LintasWarganet.com – 01 April 2026 | Perwakilan Tetap Republik Indonesia untuk PBB, Umar Hadi, menuntut penyelidikan cepat, menyeluruh, dan transparan atas serangan militer Israel yang menargetkan pos penjagaan TNI di wilayah operasi Pasukan Penjaga Perdamaian PBB (UNIFIL) di Lebanon.
Serangan tersebut dilaporkan terjadi pada akhir pekan lalu dan mengakibatkan beberapa prajurit TNI terluka serta kerusakan peralatan. Indonesia, yang telah mengirimkan kontingen pasukan perdamaian sejak 2006, menegaskan komitmennya terhadap keamanan kawasan dan menolak segala bentuk agresi yang mengancam personel pasukan perdamaian.
Umar Hadi menyampaikan beberapa tuntutan utama kepada Dewan Keamanan PBB:
- Pengungkapan fakta lengkap mengenai kronologi dan pelaku serangan.
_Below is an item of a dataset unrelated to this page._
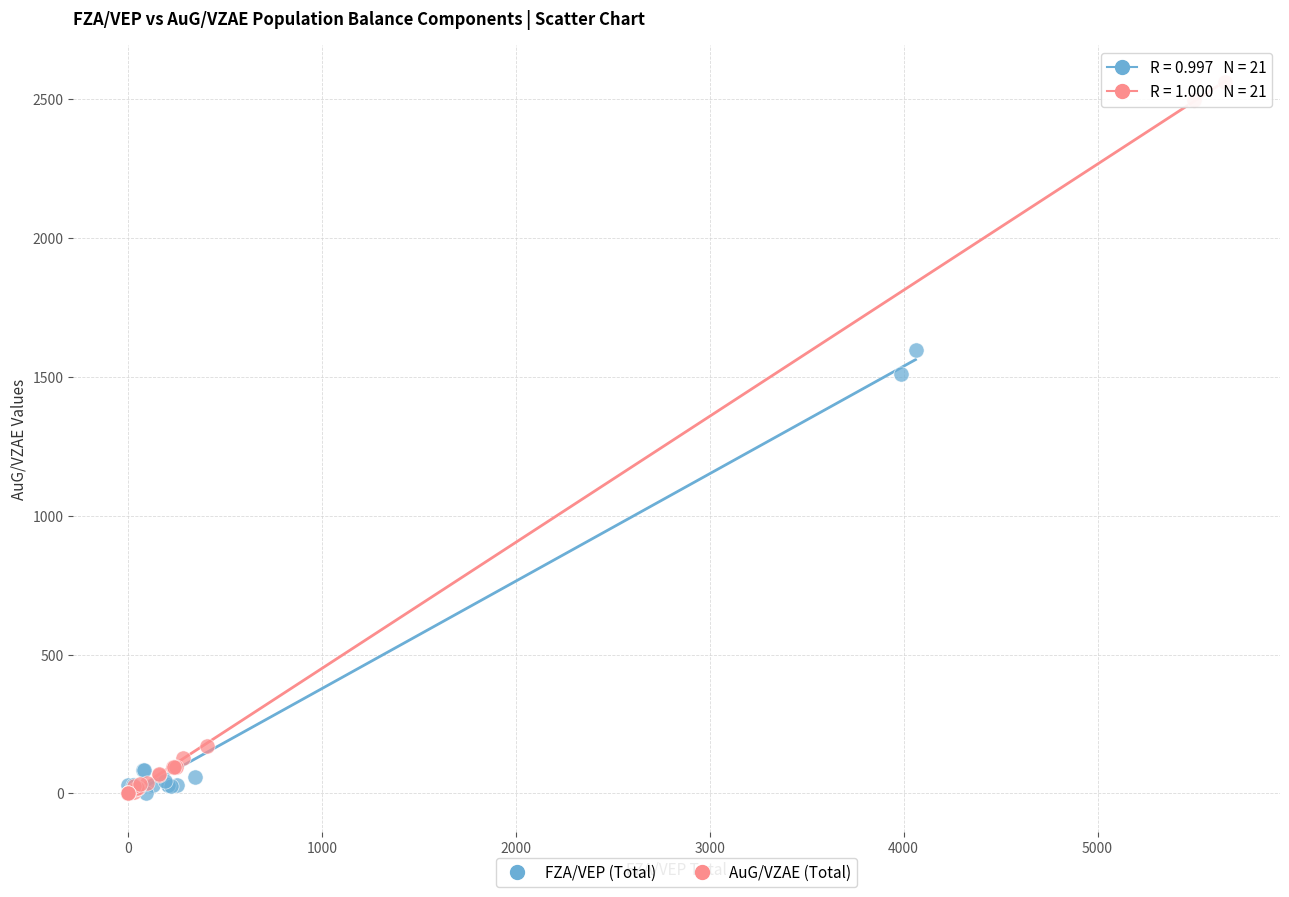

Which series reaches the maximum Y coordinate?

AuG/VZAE (Total)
- Penyelidikan independen yang melibatkan badan investigasi PBB.
- Penegakan tanggung jawab bagi pihak yang terbukti melanggar rezim hukum humaniter internasional.
Ia menambahkan bahwa Indonesia siap memberikan dukungan teknis dan administratif kepada proses investigasi, serta berharap pihak Israel menghormati mandat UNIFIL dan menghentikan tindakan militer yang dapat menimbulkan eskalasi konflik.
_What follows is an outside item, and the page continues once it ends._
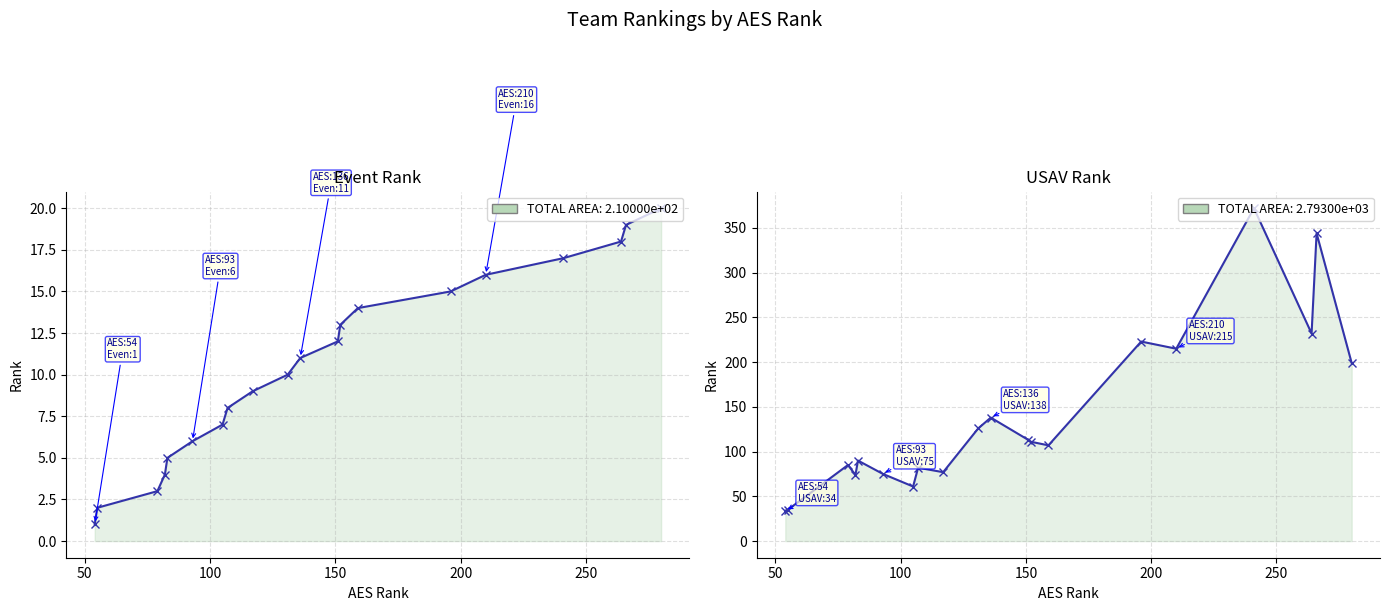

Which series has the widest spread of values?

USAV Rank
Serangan ini memicu keprihatinan komunitas internasional, mengingat UNIFIL berperan penting dalam menstabilkan perbatasan selatan Lebanon serta melindungi penduduk sipil. Indonesia mengajak semua pihak untuk menahan diri, menegakkan hukum internasional, dan menjaga keamanan serta integritas operasi perdamaian PBB.